DeRozan also said in a 2021 interview that Drake will “always have loyalty from me.”

Clearly, Drake felt after all his support over the years that DeRozan should have taken his side amid the high-profile rap-star beef, spawning Drake’s degrading comments toward DeRozan during Saturday’s national broadcast.

Fans took to social platform X to give their take on the beef between one of the best players in franchise history and the Raptors’ global ambassador.

Naturally, Drake’s in-game comments also sparked some debate over whether or not DeRozan should, indeed have his jersey retired by the franchise when his career comes to a close.

Despite differing opinions from fans, it’s hard to see a scenario where DeRozan’s jersey isn’t retired by the Raptors whenever his career comes to a close.

DeRozan, who spent nine seasons in Toronto from 2009-18, is currently the Raptors’ all-time leader in points scored with 13,296 and games played with 675 — surpassing other notable franchise stars like Vince Carter and Chris Bosh, en route to the milestone.
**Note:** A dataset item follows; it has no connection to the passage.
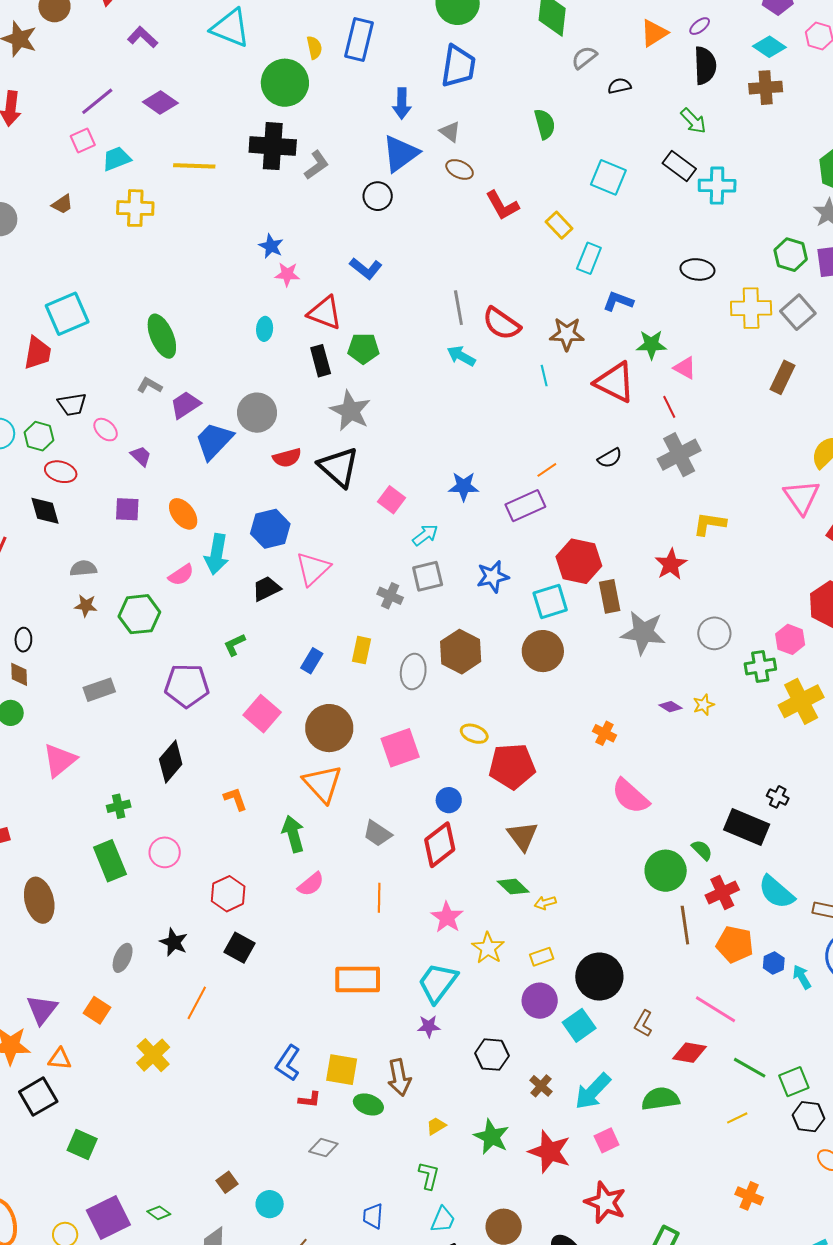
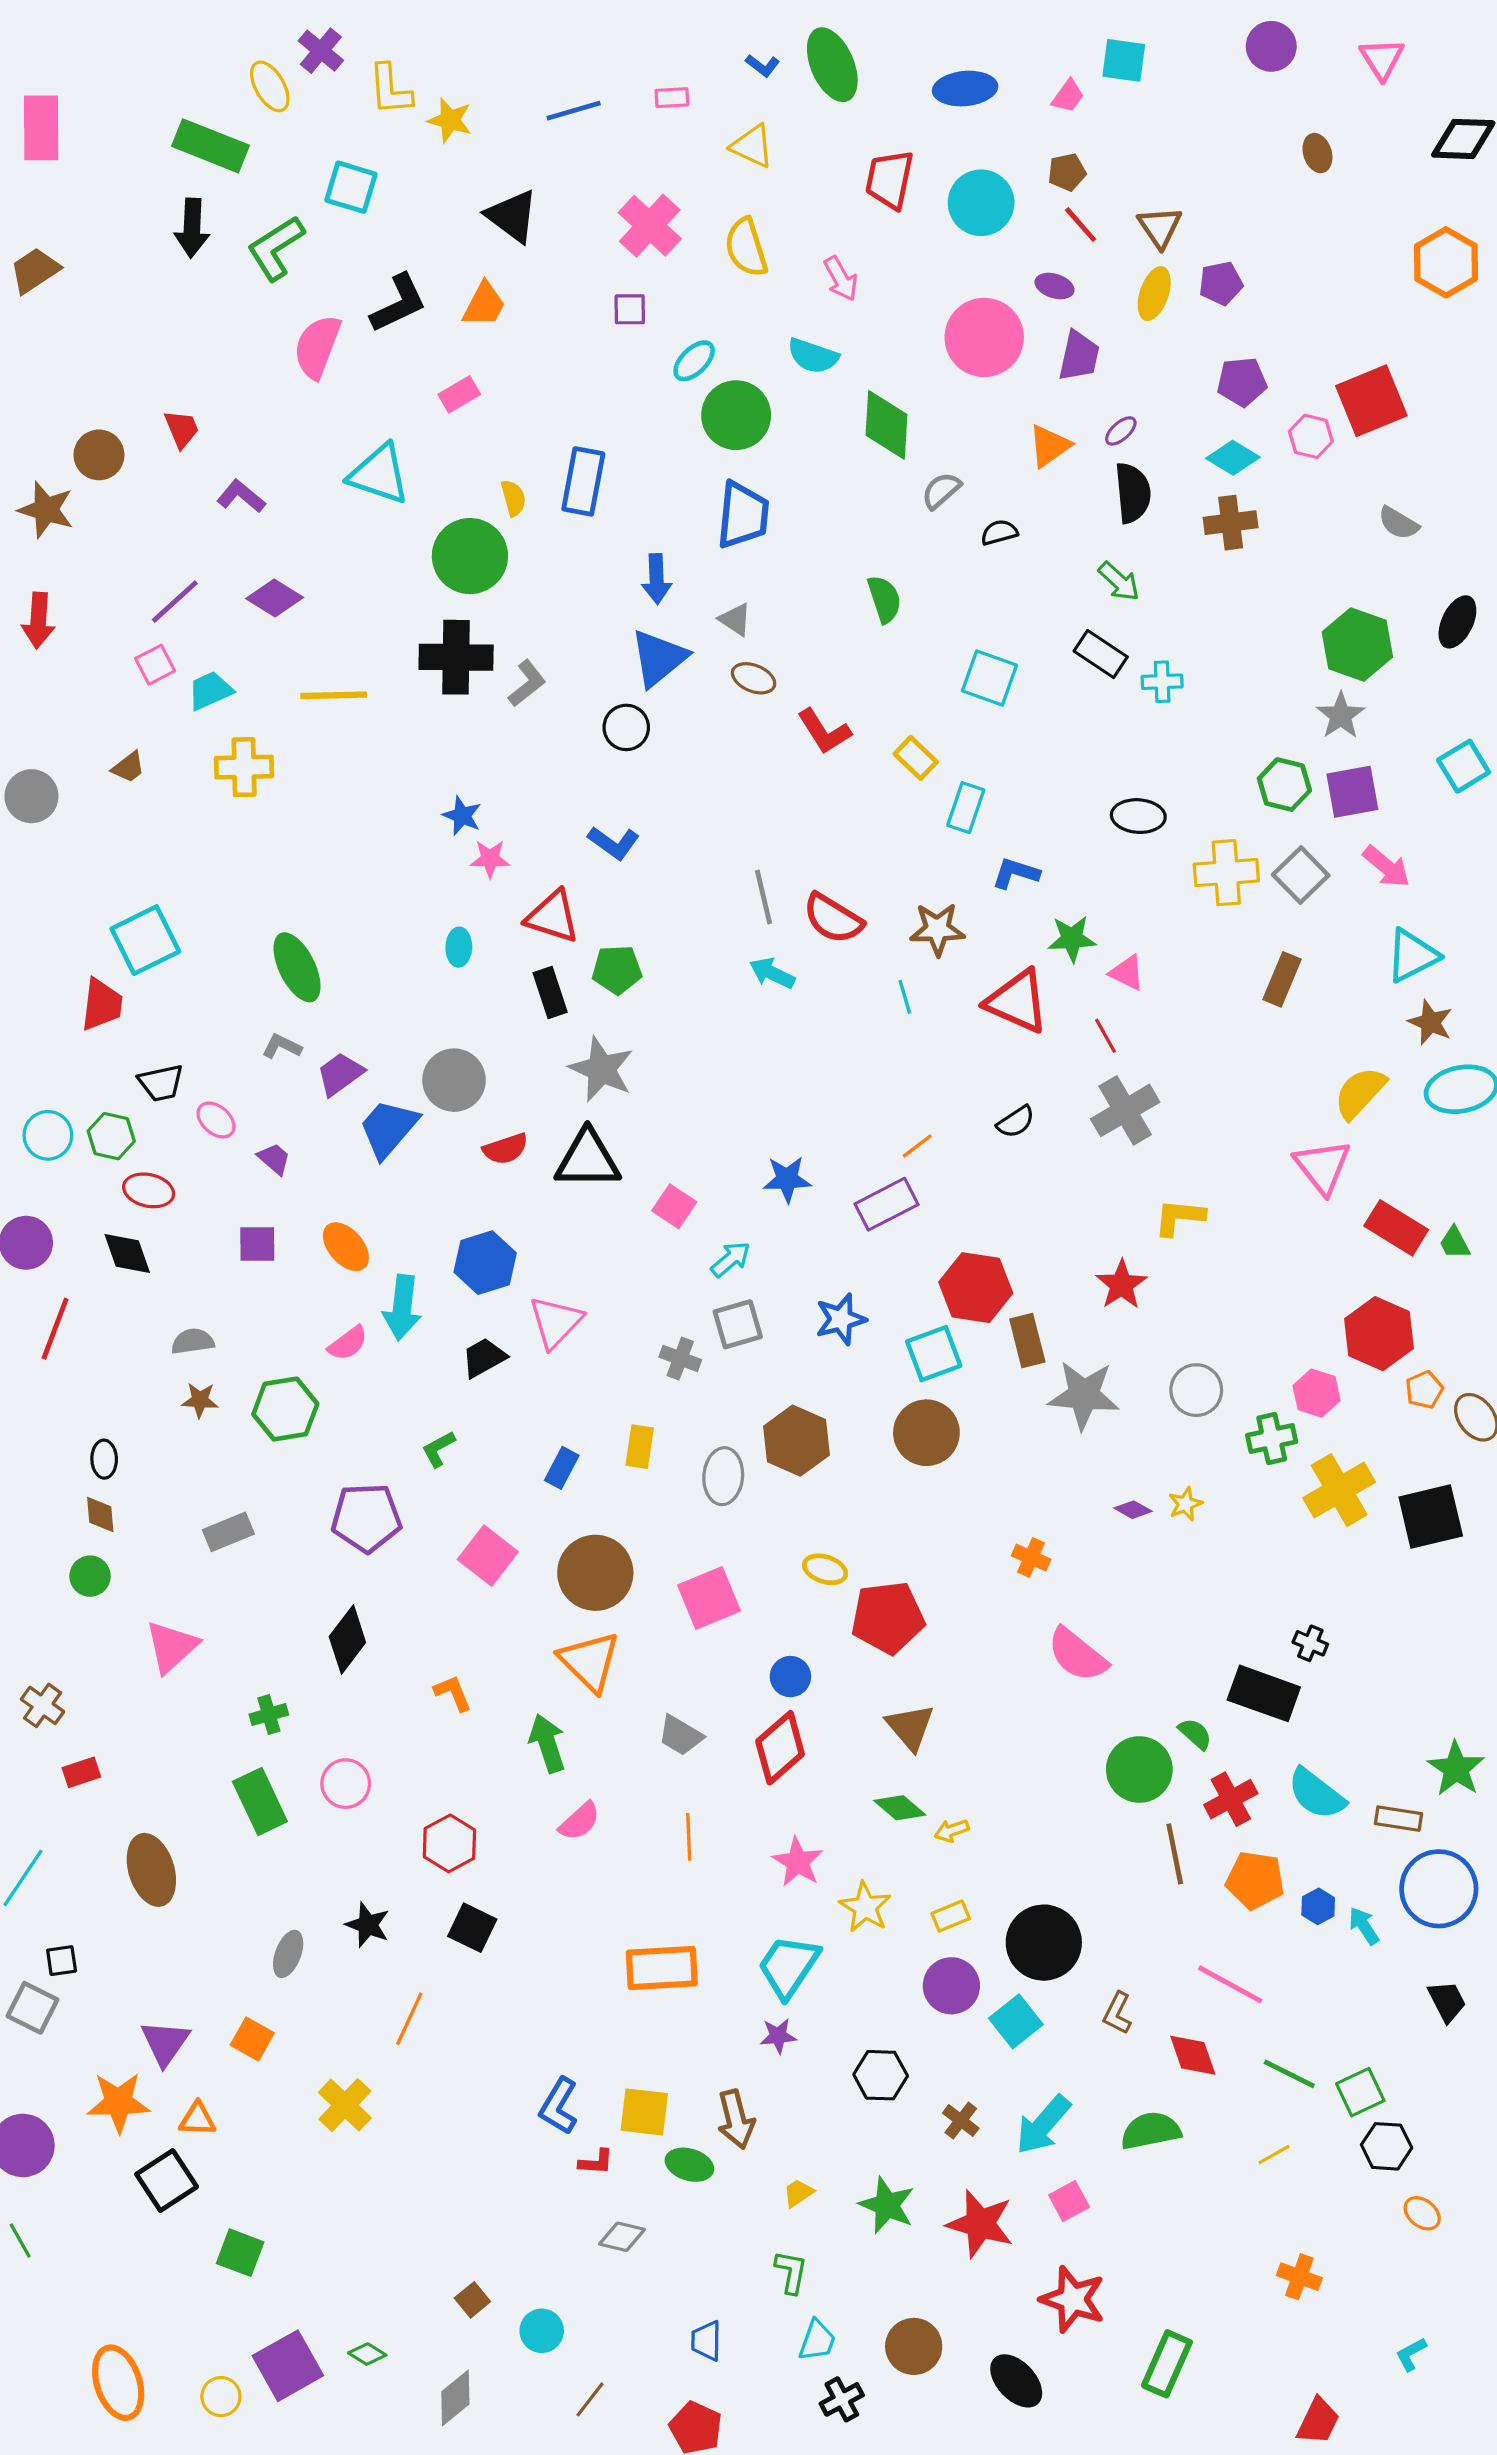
cyan cross: (717, 186) -> (1162, 682), size x0.7
black triangle: (339, 467) -> (588, 1159), turned -39
red diamond: (690, 1053) -> (1193, 2055), turned 64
During his time with the Raptors, DeRozan was selected to the NBA All-Star Game four times (2013–2016), and was crucial in leading the team to its first-ever Eastern Conference Finals appearance in 2015-16 while being a central figure during a run of 50-plus win seasons from 2015-18. He was also arguably the team’s third-ever homegrown superstar after Carter and Bosh, before he was eventually traded in a deal that delivered Kawhi Leonard to Toronto.

That said, not too sure Drake is going to have much of a say in this one — that ladder might be coming out after all.